The first thing you will notice is that there is change within your 30 year baseline! Any 30 year period will contain quite a bit of year to year variability in temperatures. But we can take the mean, and maybe some other statistics like median, minimum, maximum and so on and we now have some handy reference points when new data rolls in. When we say that last year’s temperature was below average, we mean it was below the average of our 30 year baseline period. More likely, when we say that last year was unusually extreme, we mean that the very hottest days last year tended to be hotter than the very hottest days over that 30 year baseline period.
As you may have guessed, having a baseline comes in handy when talking about climate change. When you hear people talking about 1.5 degrees and 2 degrees of warming occurring under certain emissions scenarios, they are referring to an increase compared to a baseline period. You might like to ask your friendly neighbourhood climate scientist what this period is the next time you hear such talk.

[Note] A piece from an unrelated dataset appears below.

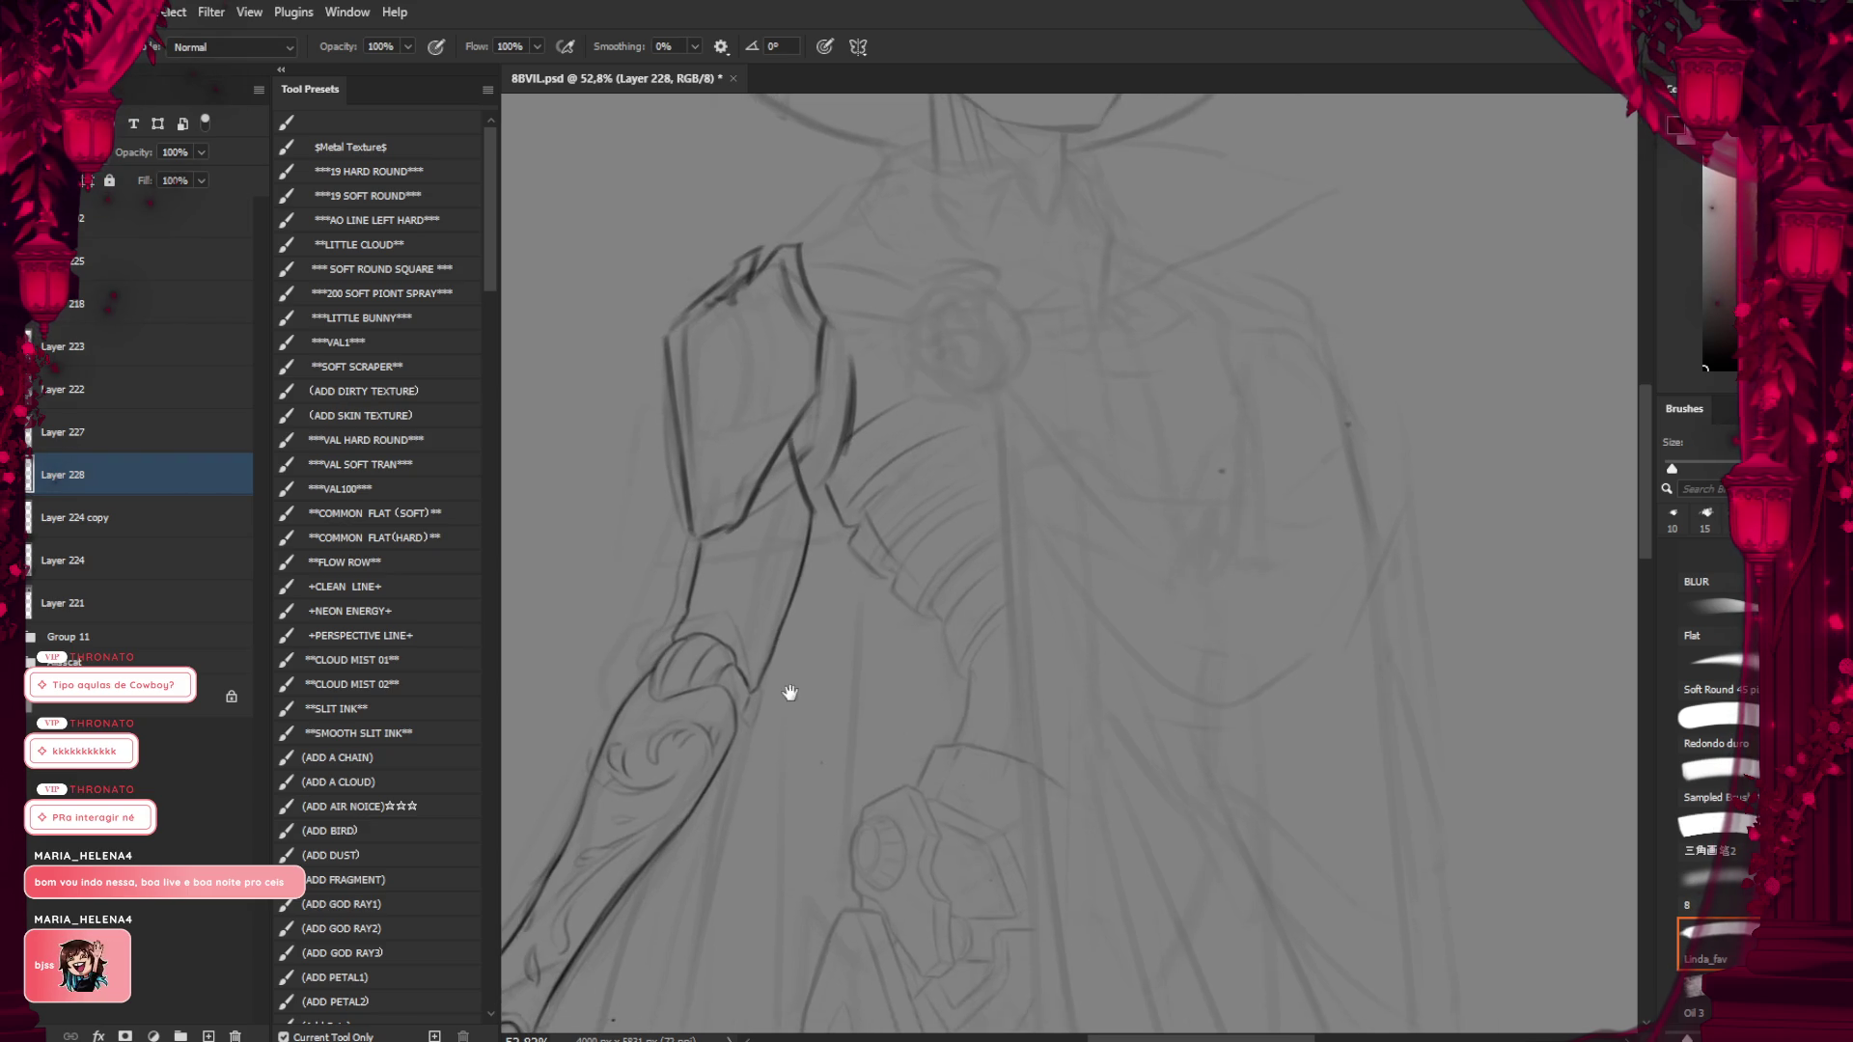
pyautogui.scroll(-1, 769, 670)
pyautogui.scroll(-1, 769, 670)
pyautogui.scroll(-3, 835, 367)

So what about when we talk about future fire? If we say that fire will change (as it surely will) then what is it changing from? To answer that question we’ll need a baseline! What would a suitable baseline for fire be - 30 years? Maybe a bit longer?
But that brings up an even thornier question. What the blazes do we even mean by fire? Luckily, we have a few great starting places. The first is the fire regime. Allow me to quote from a rookie scientist:
The [fire regime] concept has evolved since its introduction and now generally includes the prevailing timing (frequency and seasonality), size, severity and type (ground, surface, crown) of fires at a given location. Fire regimes vary greatly among ecosystems; it has been said that there are no fire adapted species per se, rather there are species adapted to specific fire regimes (Pausas and Keeley 2009).

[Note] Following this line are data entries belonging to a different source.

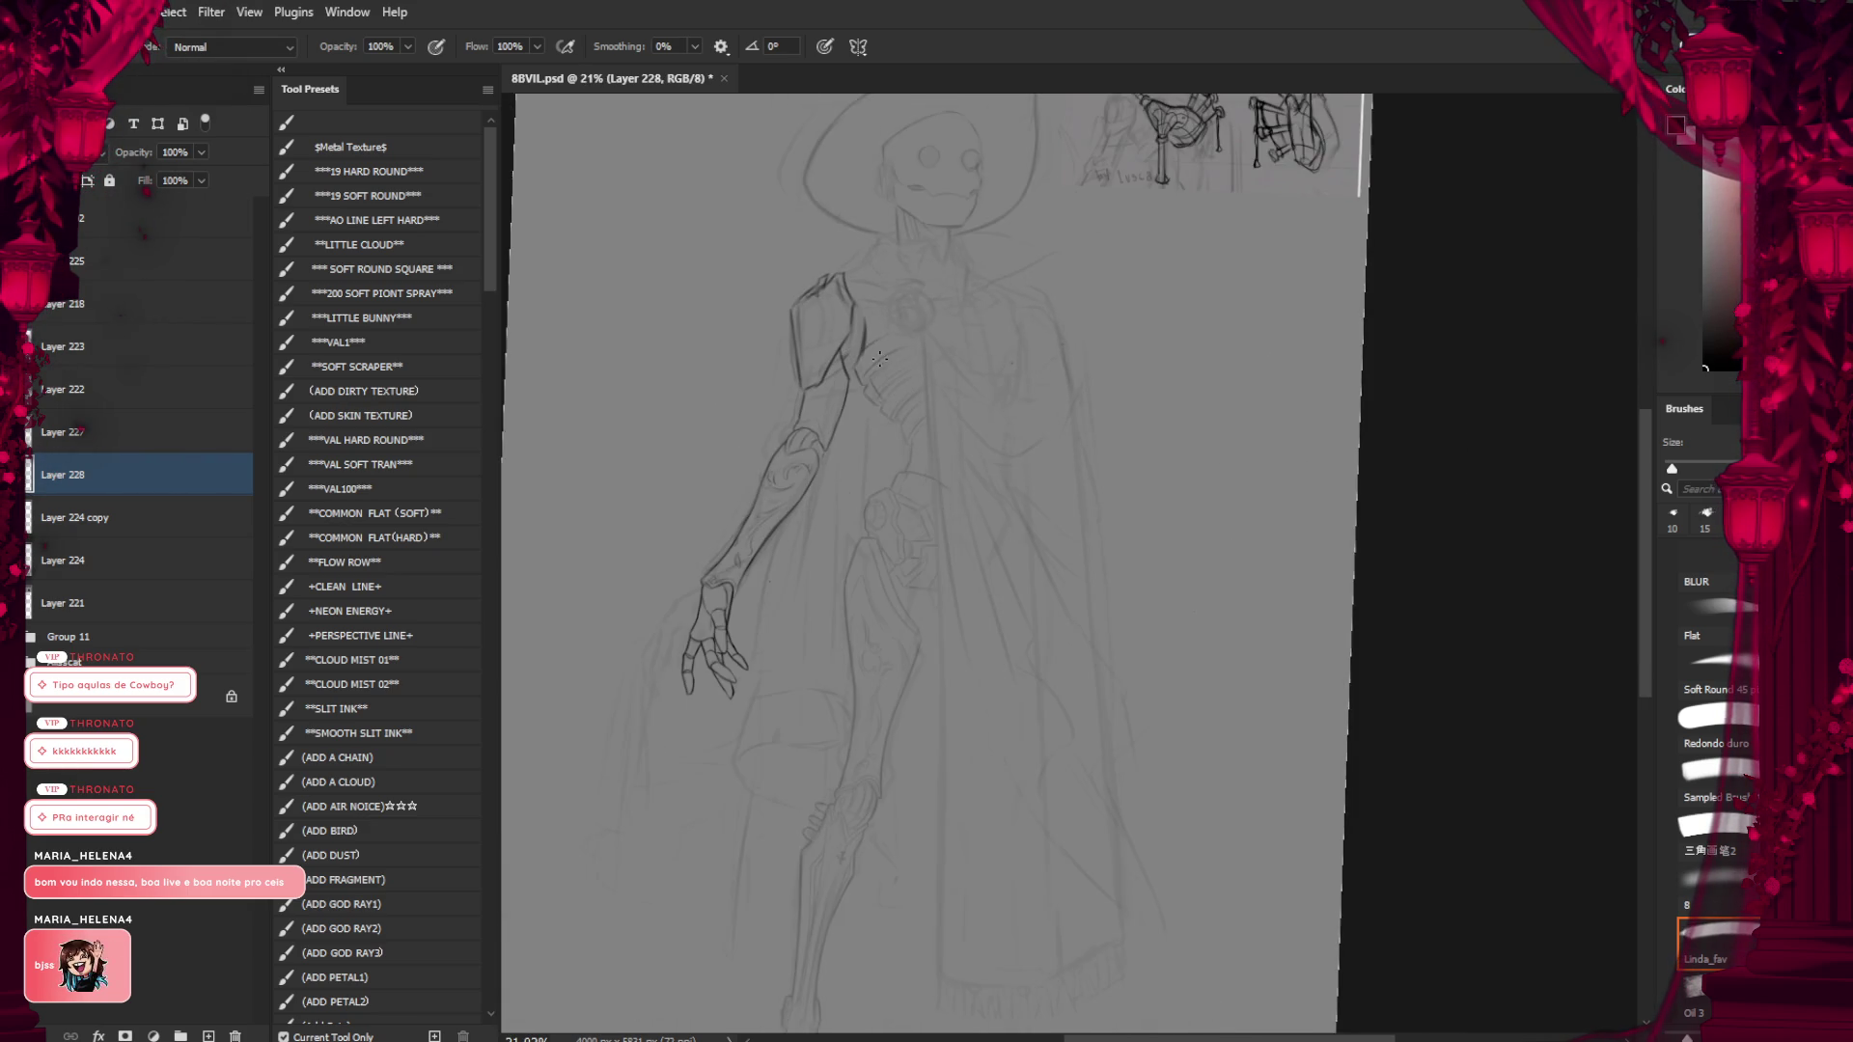
pyautogui.moveTo(849, 369); pyautogui.dragTo(781, 388)
# Compare the sketch layers by toggling their visibility and select Layer 224 copy
pyautogui.click(29, 517)
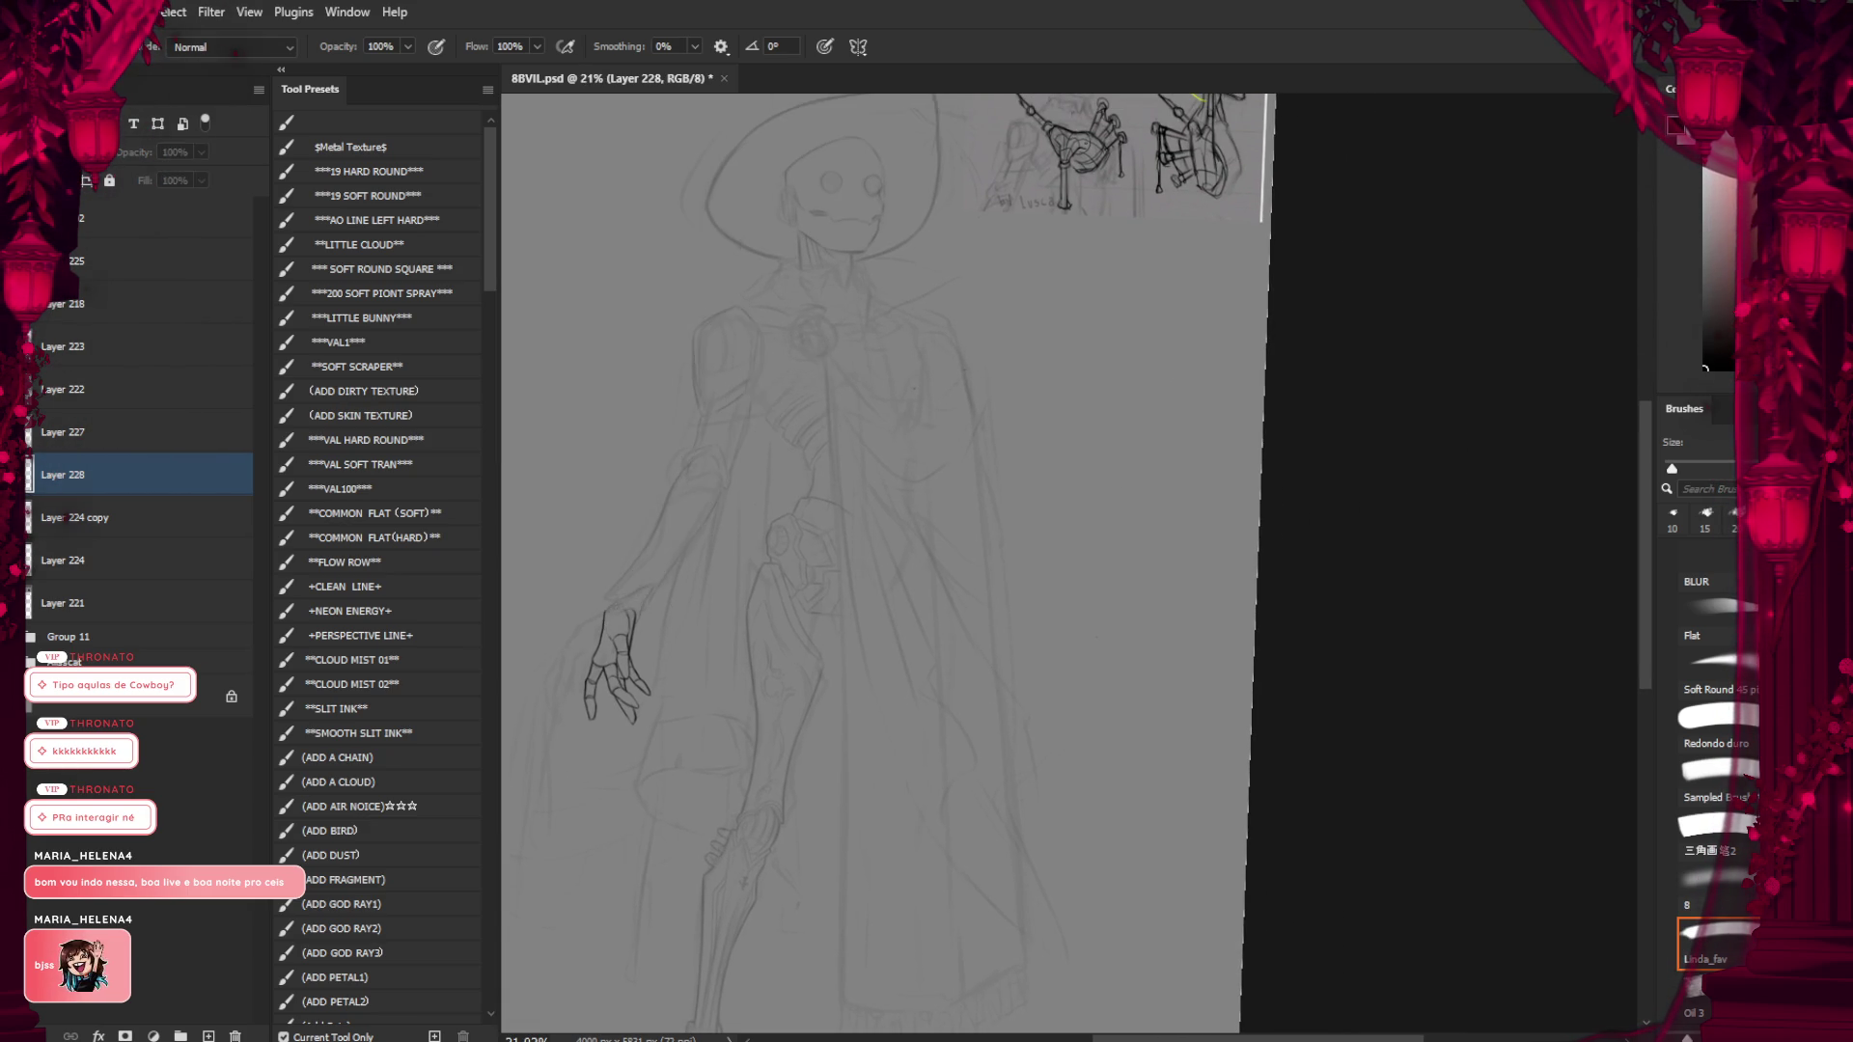
pyautogui.click(29, 517)
pyautogui.click(29, 559)
pyautogui.click(29, 560)
pyautogui.click(68, 517)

So a fire regime is what counts for normal in a particular fire prone landscape. If we want to check whether fire has changed, or is changing, or will change, we can just establish a baseline for the different parameters of the fire regime:
fire frequency;
fire seasonality;
fire size;
fire severity and
fire type,
and check whether we are outside the envelope of this baseline. As it turns out, this is quite hard to do! We have a good idea about many of these regime facets, but surprisingly little hard data, particularly at the kinds of spatial and temporal resolution that climatologists are used to. I’m not sure we even have agreement about what a suitable baseline period is. It would depend on the fire regime.
The passage above goes on to note that “variation in contemporary fire regimes can be traced to a large extent to variation in four drivers of bushfire incidence”. These are the four switches, which we covered in a previous post. They’d also make very handy variables for which to set up a baseline and check whether there’s been any change. This has been done a fair bit for fire weather (even I’ve had a crack), but not so much for ignitions, fuel moisture or fuel load.
I have no intention of stopping my efforts to predict the future of fire and how we will thrive alongside it, but at the same time, there is plenty of important work to do in characterising fire as it stands today and building up that all important baseline.
Nice figure
Ok, the figure’s terrible, but the data is something else. I have been looking at the weather conditions during Black Summer and this plot from Inverell Research Station jumped out. Over the last 20 years or so there have been a handful of days with both an extremely high maximum fire danger rating and an extremely high minimum fire danger rating. The 2019-20 season blew the previous years out of the water.